Giving AI Coding Agents a Script to Follow

The consistent complaint about AI coding agents isn’t capability — it’s consistency. Ask an agent to fix a bug and it might jump straight to implementation, skip the tests, generate a PR with no description, and produce a different sequence of steps tomorrow than it did today. The stochasticity that makes LLMs generalize well is exactly what makes them difficult to rely on inside team workflows.

Archon, an open-source project maintained by coleam00 and Wirasm, takes a CI/CD-style approach to this problem: encode your development process once, in YAML, and the agent follows that script every time. Version 0.3.6 shipped today.

The core abstraction is a workflow file that describes a DAG — a directed acyclic graph — of typed nodes. A Prompt node sends instructions to whichever AI assistant is configured and captures the output as a named variable. A Bash node runs a deterministic shell command. A Loop node iterates until a completion condition is met. An Approval node pauses execution and waits for a human to sign off. Outputs from any node can be passed downstream with a $nodeId.output substitution syntax, so a planning step can feed its output directly into the implementation prompt, which feeds into the validation command. Seventeen built-in workflow templates cover the common patterns: fix a GitHub issue, implement a feature, review a PR, perform a refactor.

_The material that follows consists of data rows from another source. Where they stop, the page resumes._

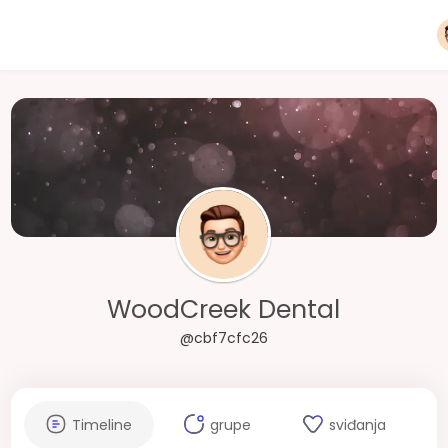
WoodCreek Dental
@cbf7cfc26
Timeline
grupe
sviđanja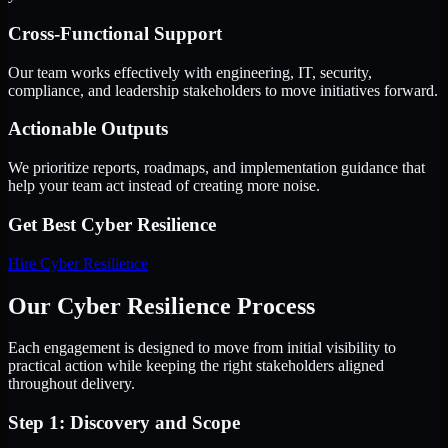
Cross-Functional Support
Our team works effectively with engineering, IT, security,
compliance, and leadership stakeholders to move initiatives forward.
Actionable Outputs
We prioritize reports, roadmaps, and implementation guidance that
help your team act instead of creating more noise.
Get Best
Cyber Resilience
Hire
Cyber Resilience
Our Cyber Resilience Process
Each engagement is designed to move from initial visibility to
practical action while keeping the right stakeholders aligned
throughout delivery.
Step 1: Discovery and Scope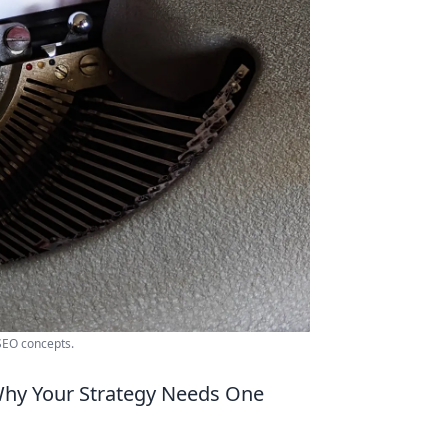
 SEO concepts.
Why Your Strategy Needs One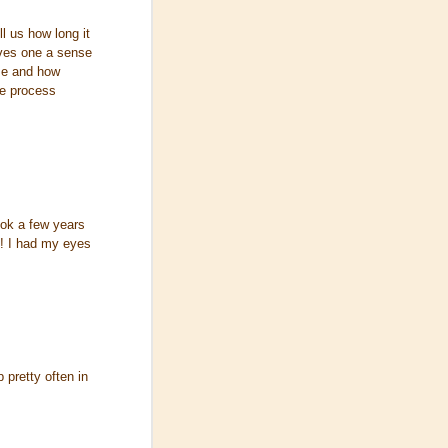
l us how long it
ives one a sense
ime and how
e process
ook a few years
u! I had my eyes
 pretty often in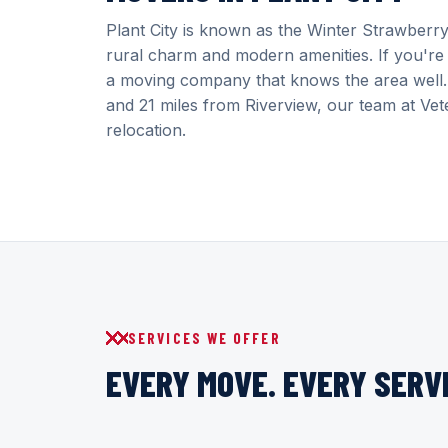
Plant City is known as the Winter Strawberry
rural charm and modern amenities. If you're 
a moving company that knows the area well. 
and 21 miles from Riverview, our team at Vete
relocation.
SERVICES WE OFFER
EVERY MOVE. EVERY SERVI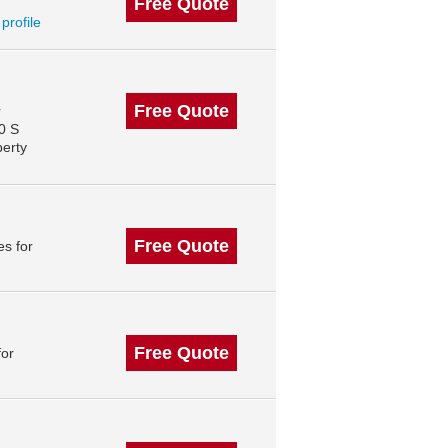
Free Quote
 profile
Free Quote
r
0 S
perty
Free Quote
s for
Free Quote
for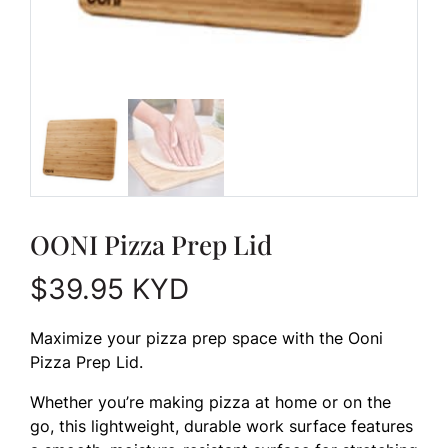
OONI Pizza Prep Lid
$
39.95
KYD
Maximize your pizza prep space with the Ooni
Pizza Prep Lid.
Whether you’re making pizza at home or on the
go, this lightweight, durable work surface features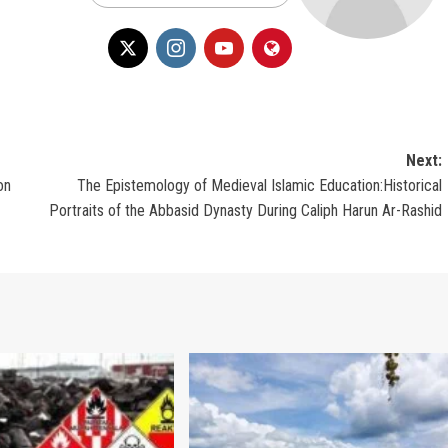
Next:
on
The Epistemology of Medieval Islamic Education:Historical
Portraits of the Abbasid Dynasty During Caliph Harun Ar-Rashid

The other interesting design choice is isolation. Each workflow run gets its own git worktree, synchronized from origin before execution. This means you can kick off five parallel fixes without any branch conflicts — each agent operates on its own checked-out copy of the repo, cleans up when the PR is merged, and leaves no stale state. For teams running background agents triggered by GitHub webhooks or Slack messages (both supported), this matters: you can queue tasks without serializing them.

What this looks like in practice is something closer to how teams already think about CI/CD pipelines than how they’ve been thinking about AI coding. A GitHub Actions workflow that runs lint, then tests, then builds, then deploys is not a new idea — you encode your process once and trust it to execute consistently. Archon applies the same pattern to a workflow that involves LLM calls. The AI-powered steps (planning, code generation, PR description) are nodes in the same graph as deterministic steps (running tests, checking formatting). The graph structure makes the dependencies explicit and the execution reproducible.

There are real limitations worth naming. YAML workflow definitions front-load the work of capturing your team’s process — if you haven’t thought carefully about how features should be built, a YAML file won’t help you figure that out. And the “determinism” here is structural, not semantic: the same prompt sent to the same model will still produce different outputs on different runs. What you get is consistent structure around the AI calls, not consistent results from them. The Loop node is specifically designed to handle the case where the first attempt at implementation doesn’t pass tests, letting the agent retry with feedback — but that’s iteration management, not guaranteed convergence.

v0.3.6, released this morning, is largely a UI pass: artifact file paths in chat messages are now clickable, workflow execution views show status, duration, node counts, and produced artifacts, and loop node iteration progress is more visible. The backend gets a fix for environment variable leakage in multi-tenant deployments and better handling of first-event timeouts. Not a major architectural shift — steady progress on a tool sitting at 16,000+ GitHub stars, which suggests the workflow-as-code framing is resonating with teams already running agents in production.